When you can’t see what is going to happen, you have to trust. This is what the Saturday feels like.

Darkness is the partial or total absence of light. It conceals things, and it prevents us from seeing. When the clarity we so desperately want becomes hidden from us, we become trapped in a mindset that repeats on a constant loop: “Get me out of here.”

What do we do in those seasons? How do you move through the dark, even with the inability to see what is ahead?

Our tendency is to work things out now, as quickly as possible. The harder we strain to see what is next, the greater the uncertainty we feel, and the more we want to get out from where we are. We tend to arrange our lives so that everything works together for our ease and comfort. When things get hard, we tend to think something is wrong. This creates the tension that keeps us from seeing what is hap- pening in the moment. It is here that the pull to go back is so strong.

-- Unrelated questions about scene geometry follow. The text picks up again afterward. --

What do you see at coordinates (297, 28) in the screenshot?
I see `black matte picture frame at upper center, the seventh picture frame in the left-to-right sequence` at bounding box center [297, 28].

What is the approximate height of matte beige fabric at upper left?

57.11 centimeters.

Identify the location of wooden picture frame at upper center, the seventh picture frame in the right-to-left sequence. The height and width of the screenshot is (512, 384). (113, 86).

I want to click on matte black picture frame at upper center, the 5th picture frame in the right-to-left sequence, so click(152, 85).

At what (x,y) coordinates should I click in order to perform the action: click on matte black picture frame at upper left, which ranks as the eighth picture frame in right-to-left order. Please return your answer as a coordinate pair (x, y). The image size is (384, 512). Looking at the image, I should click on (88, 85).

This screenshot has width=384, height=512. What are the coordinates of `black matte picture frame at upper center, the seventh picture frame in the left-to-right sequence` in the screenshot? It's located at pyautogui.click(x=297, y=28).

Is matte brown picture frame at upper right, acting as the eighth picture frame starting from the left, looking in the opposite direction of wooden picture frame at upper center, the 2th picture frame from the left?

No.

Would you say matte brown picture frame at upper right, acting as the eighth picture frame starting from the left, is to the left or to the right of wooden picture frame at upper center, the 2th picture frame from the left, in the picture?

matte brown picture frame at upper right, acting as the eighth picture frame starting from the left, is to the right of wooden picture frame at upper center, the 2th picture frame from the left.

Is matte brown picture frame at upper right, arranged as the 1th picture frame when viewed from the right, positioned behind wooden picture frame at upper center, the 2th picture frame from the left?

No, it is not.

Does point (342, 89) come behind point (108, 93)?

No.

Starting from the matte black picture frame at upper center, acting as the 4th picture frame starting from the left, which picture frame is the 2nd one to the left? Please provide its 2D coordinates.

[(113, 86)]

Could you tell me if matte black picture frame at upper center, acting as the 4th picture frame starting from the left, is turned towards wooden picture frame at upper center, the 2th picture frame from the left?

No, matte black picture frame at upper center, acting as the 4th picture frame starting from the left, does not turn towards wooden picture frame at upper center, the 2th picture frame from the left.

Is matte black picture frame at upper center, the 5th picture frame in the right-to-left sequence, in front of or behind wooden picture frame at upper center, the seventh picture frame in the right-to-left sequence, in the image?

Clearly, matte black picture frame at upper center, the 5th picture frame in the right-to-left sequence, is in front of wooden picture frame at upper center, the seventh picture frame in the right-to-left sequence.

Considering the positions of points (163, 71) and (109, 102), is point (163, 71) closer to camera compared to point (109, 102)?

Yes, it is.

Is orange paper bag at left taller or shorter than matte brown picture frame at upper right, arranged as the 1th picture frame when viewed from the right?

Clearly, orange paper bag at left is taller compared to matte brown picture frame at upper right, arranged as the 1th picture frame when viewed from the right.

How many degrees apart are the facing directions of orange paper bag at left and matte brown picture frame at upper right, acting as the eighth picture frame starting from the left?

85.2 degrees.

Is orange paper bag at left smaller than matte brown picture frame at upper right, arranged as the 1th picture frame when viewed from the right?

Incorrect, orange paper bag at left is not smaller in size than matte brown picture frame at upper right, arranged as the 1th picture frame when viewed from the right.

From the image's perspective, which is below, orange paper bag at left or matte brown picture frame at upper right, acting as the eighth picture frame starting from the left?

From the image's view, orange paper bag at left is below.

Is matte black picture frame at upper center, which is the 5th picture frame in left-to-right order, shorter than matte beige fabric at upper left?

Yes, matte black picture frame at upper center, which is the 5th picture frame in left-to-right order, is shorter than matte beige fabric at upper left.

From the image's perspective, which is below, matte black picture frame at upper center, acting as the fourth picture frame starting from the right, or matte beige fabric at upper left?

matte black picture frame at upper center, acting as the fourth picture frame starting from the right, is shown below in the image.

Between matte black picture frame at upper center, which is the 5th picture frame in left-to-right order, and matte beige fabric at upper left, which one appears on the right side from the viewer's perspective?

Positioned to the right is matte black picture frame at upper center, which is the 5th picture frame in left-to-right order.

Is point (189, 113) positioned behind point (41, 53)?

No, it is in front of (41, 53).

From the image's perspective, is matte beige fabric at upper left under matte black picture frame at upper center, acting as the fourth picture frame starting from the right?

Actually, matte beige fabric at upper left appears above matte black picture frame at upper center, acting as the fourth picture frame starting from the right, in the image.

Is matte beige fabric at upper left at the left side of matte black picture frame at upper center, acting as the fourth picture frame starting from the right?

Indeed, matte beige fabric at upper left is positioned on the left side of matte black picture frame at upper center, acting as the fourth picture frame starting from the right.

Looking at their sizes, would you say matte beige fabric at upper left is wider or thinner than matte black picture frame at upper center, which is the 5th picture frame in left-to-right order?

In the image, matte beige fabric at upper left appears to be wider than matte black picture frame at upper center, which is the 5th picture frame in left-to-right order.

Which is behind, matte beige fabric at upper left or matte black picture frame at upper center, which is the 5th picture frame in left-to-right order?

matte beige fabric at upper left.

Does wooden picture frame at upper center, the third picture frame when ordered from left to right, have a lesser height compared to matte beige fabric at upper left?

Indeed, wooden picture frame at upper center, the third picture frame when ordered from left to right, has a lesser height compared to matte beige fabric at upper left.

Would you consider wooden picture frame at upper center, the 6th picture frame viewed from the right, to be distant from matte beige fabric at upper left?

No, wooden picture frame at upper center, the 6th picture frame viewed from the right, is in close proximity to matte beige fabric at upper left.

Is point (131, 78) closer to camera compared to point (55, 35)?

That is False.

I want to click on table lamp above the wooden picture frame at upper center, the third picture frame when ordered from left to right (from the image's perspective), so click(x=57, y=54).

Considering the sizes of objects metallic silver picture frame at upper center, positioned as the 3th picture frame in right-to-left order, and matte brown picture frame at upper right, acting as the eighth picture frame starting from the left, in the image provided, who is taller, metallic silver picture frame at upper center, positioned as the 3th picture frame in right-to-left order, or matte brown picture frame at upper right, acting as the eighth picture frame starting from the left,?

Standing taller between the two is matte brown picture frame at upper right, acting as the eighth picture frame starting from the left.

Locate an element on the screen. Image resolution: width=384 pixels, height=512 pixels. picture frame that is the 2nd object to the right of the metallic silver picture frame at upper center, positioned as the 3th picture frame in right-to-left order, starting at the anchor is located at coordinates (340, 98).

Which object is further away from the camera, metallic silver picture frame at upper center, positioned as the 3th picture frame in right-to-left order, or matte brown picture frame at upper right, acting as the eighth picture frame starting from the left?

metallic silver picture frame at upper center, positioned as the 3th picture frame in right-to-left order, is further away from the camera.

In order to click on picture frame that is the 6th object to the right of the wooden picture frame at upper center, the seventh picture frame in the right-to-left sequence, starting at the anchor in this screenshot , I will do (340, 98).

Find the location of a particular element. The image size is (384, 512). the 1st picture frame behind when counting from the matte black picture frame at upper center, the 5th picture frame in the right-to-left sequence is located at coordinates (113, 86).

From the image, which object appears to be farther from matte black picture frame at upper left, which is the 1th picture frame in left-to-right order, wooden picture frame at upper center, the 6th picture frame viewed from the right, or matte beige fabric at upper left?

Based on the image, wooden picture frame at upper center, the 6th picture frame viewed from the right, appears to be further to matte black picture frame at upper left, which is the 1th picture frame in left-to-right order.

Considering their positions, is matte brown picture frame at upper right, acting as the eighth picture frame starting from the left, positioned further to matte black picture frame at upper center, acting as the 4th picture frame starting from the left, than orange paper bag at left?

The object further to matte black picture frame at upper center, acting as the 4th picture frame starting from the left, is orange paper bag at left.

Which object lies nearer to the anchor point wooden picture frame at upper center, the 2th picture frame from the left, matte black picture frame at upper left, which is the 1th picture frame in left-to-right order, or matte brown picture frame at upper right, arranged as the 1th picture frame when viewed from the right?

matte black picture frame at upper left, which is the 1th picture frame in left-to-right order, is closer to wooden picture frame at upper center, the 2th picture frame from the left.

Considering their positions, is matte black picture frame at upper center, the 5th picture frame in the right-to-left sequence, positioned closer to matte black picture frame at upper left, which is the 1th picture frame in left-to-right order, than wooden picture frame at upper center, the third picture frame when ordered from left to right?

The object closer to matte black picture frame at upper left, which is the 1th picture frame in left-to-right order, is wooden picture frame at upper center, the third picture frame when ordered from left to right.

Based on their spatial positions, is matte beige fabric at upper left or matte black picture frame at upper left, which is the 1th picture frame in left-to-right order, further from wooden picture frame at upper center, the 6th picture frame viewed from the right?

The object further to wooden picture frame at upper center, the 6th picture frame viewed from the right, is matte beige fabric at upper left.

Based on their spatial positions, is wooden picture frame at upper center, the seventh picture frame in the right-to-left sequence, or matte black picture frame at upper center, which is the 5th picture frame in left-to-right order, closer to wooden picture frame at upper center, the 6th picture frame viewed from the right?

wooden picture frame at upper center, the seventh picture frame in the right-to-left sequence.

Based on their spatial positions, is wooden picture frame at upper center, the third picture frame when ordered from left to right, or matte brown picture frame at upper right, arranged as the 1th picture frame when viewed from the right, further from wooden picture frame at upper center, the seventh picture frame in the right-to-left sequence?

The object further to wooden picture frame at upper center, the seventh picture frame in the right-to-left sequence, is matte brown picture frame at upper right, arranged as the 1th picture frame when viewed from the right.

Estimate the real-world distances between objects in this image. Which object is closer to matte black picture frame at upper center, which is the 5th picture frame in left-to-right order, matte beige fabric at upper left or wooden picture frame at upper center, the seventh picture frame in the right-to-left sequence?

We desperately want to see those finish lines, but they are veiled, concealed in darkness. When darkness is disorienting and uncertain, we want to get back to what we had before—even if that wasn’t a good or healthy situation either. We may have actually been miserable before, but we feel safer returning to familiar misery than stepping into an unknown future.

When the Israelites came into the wilderness with Moses, they wanted to turn back to Egypt. Back in Egypt everything was easier. Sure, we were slaves, they thought. But there was food!

We read that and think how silly it was for them to long for a lifestyle of enslavement, but we do that, too. We are willing to give up our freedom if captivity feels more familiar.

Familiar misery feels better than uncertain hope.

We love all the passages in the Bible that talk about God delivering us from things, getting us out of things. But a lot in the Scriptures is given to us about his meeting us in the middle of the hard things.

The tendency is to get out from under or to get around or to get over, but we actually have to go through them. The only way for us to embrace the process that is so important is to go through. And we go through one step at a time, as we depend on God to be gracious in this moment we are in.

In any season of darkness, our desire to “get back to normal” pulls us off track. If we cannot see what is coming next, we feel a distinct pressure that pulls us back to the familiarity of the past.

But “back to normal” is not the direction God is headed. He’s not going back to anything.

He is always doing something new.

If we rush back to what is familiar, we stand a strong chance of missing what God is doing in the present moment and the greatness he has in mind for the future.

Even in grief and uncertainty, God is at work. Perhaps, especially in grief and uncertainty. God is reminding me of a hope that isn’t threatened by despair, by life that isn’t threatened by death. So, as I find myself processing so many memories, my desire isn’t to go back, but rather to remain in the moment and cherish the legacy and the influence of my dad on my life.

As I remain in the moment, allowing myself to feel the weight of death, I also remain in the Presence of my God and the promise of His faithfulness.

There is no back to normal. Things won’t ever be the way they were.

While I can’t go back to what was, I can find hope in what will be. And that hope gives me strength and provides me with deep peace in this moment… in each moment.

Of course I am sad.
But I am also incredibly grateful. I have a deep peace. I have an even deeper hope.

This frees me to find joy in the messy middle, life in the face of death.

Messy middles aren’t just a means to an end. The weighty things are where we find the strength of the foundation that can withstand the weight we feel and hold us steady right in the middle.